- Generative AI has enabled advertisers like Levi’s to create BIPOC-presenting models for cheap.
- This practice has been sharply criticized.
- Some advertisers have created internal guidelines to make sure AI-generated models don’t undercut BIPOC talent.
Advertisers using generative AI to depict BIPOC human models are raising alarm bells among critics who say this use case is Digital Blackface.
When Levi’s said in April it would use generative AI to increase “the number and diversity” of its models, it was accused of taking away opportunities from diverse models and production talent.
Non-white models spoke about how they book fewer jobs in a white-dominated industry.
“People of color don’t get as many bookings or don’t get requested nearly as much as white models,” Efosa Uwubamwen, a Black model, told Insider in a previous story.
There are cost-savings from using generative AI, not just for not hiring models but also to replace sets and backgrounds. However, companies using generative AI to quickly signal diversity, as Levi’s did when it said it wanted to show diverse models “in a sustainable way,” can end up excluding the very people they intended to include.
A Levi’s spokesperson pointed to a March statement addressing these criticisms, and described its upcoming work with generative AI as “a small, controlled pilot” for its website. “We are not scaling back our plans for live photo shoots, the use of live models, or our commitment to working with diverse models,” the spokesperson told Insider.
Renee Miller, chief diversity, equity, and inclusion officer at the ad agency Code and Theory, understands that attraction to save time and money, while seeming to promote diversity.
“It’s now gotten to a place where, particularly for smaller clients, it is tempting,” she said. “‘Oh man, we can have all the models we wanted, but for a smaller price!'”
Apparel company Revolve debuted billboards that used AI-generated models wearing some of its upcoming fashions and was met with little fuss.
“We won’t have to spend on a photoshoot potentially, tens of thousands of dollars building a set,” Michael Mente, Revolve’s co-CEO, previously explained to Insider.

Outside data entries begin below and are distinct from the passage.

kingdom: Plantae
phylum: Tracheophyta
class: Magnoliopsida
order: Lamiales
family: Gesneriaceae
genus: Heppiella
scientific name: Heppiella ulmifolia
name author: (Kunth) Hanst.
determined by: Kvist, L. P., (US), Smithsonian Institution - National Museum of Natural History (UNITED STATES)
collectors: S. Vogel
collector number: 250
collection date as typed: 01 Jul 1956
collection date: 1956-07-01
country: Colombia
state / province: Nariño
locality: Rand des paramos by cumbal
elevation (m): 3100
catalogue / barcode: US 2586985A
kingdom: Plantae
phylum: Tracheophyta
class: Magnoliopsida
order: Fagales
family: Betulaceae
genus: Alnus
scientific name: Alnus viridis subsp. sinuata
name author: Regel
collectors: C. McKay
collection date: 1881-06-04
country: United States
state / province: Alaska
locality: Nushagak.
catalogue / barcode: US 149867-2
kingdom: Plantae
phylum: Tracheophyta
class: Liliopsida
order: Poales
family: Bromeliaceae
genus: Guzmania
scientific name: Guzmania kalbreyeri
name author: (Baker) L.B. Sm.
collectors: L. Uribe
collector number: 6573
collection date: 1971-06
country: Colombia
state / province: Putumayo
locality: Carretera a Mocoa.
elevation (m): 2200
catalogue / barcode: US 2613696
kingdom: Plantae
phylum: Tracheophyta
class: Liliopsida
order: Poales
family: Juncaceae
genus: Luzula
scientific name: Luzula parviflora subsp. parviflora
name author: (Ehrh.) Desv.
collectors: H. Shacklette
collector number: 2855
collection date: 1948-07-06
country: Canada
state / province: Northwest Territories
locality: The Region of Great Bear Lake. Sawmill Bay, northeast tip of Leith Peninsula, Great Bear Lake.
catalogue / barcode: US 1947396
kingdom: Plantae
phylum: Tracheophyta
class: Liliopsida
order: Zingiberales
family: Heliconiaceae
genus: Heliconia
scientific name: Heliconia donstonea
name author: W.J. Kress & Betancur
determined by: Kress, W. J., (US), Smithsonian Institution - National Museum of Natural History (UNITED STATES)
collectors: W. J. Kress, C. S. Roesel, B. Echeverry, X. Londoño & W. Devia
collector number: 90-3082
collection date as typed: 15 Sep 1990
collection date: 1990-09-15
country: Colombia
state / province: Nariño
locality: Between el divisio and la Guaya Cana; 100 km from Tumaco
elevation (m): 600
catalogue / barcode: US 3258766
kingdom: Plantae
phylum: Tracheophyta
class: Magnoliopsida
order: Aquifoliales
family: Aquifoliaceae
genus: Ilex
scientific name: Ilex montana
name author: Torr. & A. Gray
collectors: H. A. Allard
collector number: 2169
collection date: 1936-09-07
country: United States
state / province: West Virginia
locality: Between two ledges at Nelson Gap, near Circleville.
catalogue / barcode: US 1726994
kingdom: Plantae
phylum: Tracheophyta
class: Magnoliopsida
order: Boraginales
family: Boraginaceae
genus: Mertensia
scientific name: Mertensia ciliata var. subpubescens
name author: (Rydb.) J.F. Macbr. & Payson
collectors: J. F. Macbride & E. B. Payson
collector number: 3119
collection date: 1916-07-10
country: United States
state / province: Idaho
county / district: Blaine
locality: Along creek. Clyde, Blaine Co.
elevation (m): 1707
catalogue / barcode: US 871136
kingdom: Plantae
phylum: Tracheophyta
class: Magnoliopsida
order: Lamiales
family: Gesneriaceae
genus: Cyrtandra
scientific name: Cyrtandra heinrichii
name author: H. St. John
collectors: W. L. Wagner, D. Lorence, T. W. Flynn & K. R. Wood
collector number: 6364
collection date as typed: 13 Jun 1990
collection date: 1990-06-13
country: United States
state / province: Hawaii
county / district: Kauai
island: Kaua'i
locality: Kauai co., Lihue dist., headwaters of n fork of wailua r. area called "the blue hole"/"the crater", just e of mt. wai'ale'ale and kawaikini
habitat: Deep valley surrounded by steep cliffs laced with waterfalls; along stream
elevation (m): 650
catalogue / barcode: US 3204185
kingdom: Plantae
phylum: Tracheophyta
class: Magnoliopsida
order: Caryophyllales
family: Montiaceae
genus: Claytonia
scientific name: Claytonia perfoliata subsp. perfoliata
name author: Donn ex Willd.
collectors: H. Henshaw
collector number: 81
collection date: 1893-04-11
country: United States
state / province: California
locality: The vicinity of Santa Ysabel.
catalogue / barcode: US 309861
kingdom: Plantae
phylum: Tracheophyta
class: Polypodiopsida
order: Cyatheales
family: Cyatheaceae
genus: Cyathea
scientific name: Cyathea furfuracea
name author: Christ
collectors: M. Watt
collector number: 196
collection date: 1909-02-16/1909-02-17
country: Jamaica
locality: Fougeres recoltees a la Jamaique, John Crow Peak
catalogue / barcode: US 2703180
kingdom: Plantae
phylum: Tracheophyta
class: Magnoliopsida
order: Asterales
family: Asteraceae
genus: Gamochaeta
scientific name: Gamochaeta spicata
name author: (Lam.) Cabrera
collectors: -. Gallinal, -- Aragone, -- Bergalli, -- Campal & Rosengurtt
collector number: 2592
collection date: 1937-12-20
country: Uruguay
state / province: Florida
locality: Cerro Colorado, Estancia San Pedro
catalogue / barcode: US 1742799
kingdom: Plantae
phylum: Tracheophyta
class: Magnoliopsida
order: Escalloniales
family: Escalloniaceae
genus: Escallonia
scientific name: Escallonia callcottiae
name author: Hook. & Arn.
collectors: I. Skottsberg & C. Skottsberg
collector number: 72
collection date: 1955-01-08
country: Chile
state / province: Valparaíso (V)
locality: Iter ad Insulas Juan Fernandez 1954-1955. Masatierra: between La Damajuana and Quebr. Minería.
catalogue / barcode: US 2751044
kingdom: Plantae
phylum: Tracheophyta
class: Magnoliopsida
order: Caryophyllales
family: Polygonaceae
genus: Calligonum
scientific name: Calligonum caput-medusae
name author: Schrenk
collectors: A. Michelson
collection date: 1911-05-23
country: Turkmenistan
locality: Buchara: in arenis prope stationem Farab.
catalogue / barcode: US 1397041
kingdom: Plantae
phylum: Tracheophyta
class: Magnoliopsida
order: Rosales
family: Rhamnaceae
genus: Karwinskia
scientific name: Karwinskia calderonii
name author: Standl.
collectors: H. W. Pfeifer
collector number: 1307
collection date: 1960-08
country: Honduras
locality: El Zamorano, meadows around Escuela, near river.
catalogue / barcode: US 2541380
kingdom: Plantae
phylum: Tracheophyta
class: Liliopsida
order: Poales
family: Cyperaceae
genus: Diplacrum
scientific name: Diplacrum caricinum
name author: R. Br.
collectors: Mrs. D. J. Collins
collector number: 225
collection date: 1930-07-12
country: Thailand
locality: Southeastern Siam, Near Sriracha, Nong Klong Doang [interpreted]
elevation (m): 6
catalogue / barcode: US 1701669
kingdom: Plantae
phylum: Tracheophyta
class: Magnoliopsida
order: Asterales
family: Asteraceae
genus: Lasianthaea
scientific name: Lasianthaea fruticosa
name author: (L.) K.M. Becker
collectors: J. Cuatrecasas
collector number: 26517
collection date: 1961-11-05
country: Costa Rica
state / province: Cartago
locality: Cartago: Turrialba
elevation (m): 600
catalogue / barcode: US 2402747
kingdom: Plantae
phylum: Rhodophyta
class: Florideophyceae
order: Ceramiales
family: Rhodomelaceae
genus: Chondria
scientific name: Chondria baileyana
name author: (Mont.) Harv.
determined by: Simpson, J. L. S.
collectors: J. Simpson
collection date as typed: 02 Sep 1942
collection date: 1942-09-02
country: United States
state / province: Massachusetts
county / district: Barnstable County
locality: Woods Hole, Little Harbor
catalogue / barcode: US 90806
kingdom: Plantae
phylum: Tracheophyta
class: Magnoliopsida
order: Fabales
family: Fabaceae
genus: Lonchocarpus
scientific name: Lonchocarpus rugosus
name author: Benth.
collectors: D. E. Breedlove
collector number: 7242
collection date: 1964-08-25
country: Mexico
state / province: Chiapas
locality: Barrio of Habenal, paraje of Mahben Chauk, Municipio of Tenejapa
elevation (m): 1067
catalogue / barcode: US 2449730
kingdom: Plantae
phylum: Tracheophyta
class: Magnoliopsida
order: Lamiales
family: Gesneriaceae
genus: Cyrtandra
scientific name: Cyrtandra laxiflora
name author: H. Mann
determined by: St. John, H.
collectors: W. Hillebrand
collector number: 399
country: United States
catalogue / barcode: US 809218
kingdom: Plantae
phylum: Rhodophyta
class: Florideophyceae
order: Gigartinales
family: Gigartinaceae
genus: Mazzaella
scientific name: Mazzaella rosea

“You want inclusion, but these shortcuts to inclusion often actually create the opposite,” said Code and Theory’s Miller. The key, Miller said, is to ask the right questions early on around the consequences of using a generative AI model.
“Who are you paying, who are you hiring, what ends up happening in the end?” Miller said. “It’s not like AI models are only created by white folks who then are using this digital blackface, digital yellowface, et cetera. There are people of color who have created generative AI models.”
She added: “We don’t want to end up in a position where we have a Shudu.” Shudu Gram was a heavily-criticized digital creation from 2018 who presented as a Black woman but was designed by a white man, and touted brands like SOULSKY and Fenty on Instagram.
In response to these concerns, advertisers are starting to put guardrails in place.
Agencies like Code and Theory, VMLY&R, and Media.Monks, for instance, have positioned internal groups and Slack channels to focus on these issues and provide resources for creative talent who might have questions over the ethical use of AI.
Code and Theory has an AI ethics board, Miller said. And VMLY&R is integrating a framework to make sure the agency uses generative AI in a way that’s ethical and legal, said its chief innovation officer Brian Yamada.
“We’re building that into our processes to have humans in-the-loop and ask the right questions along the design and development cycle,” Yamada said.
Despite the need for caution, some advertisers want to train generative AI engines to be more representative of diverse experiences.
For instance, Alex Coles, a motion designer at Decoded Advertising, helped run a project to see if generative AI could synthesize the nuances of a “Black voice.”
“We found that yes, it can capture the Black voice, however it captures the biases that are seen of the Black voice,” Coles said. “It will come out with an output speaking like Megan Thee Stallion.”
Decoded Advertising staffers see an opportunity to make sure data about diverse peoples informs generative AI.
“Without the data being put in from Black experiences, AI tools have been limited,” said Decoded Advertising junior strategist Cheyanne Moore. “In order for it to be accurate, it must have diversity included.”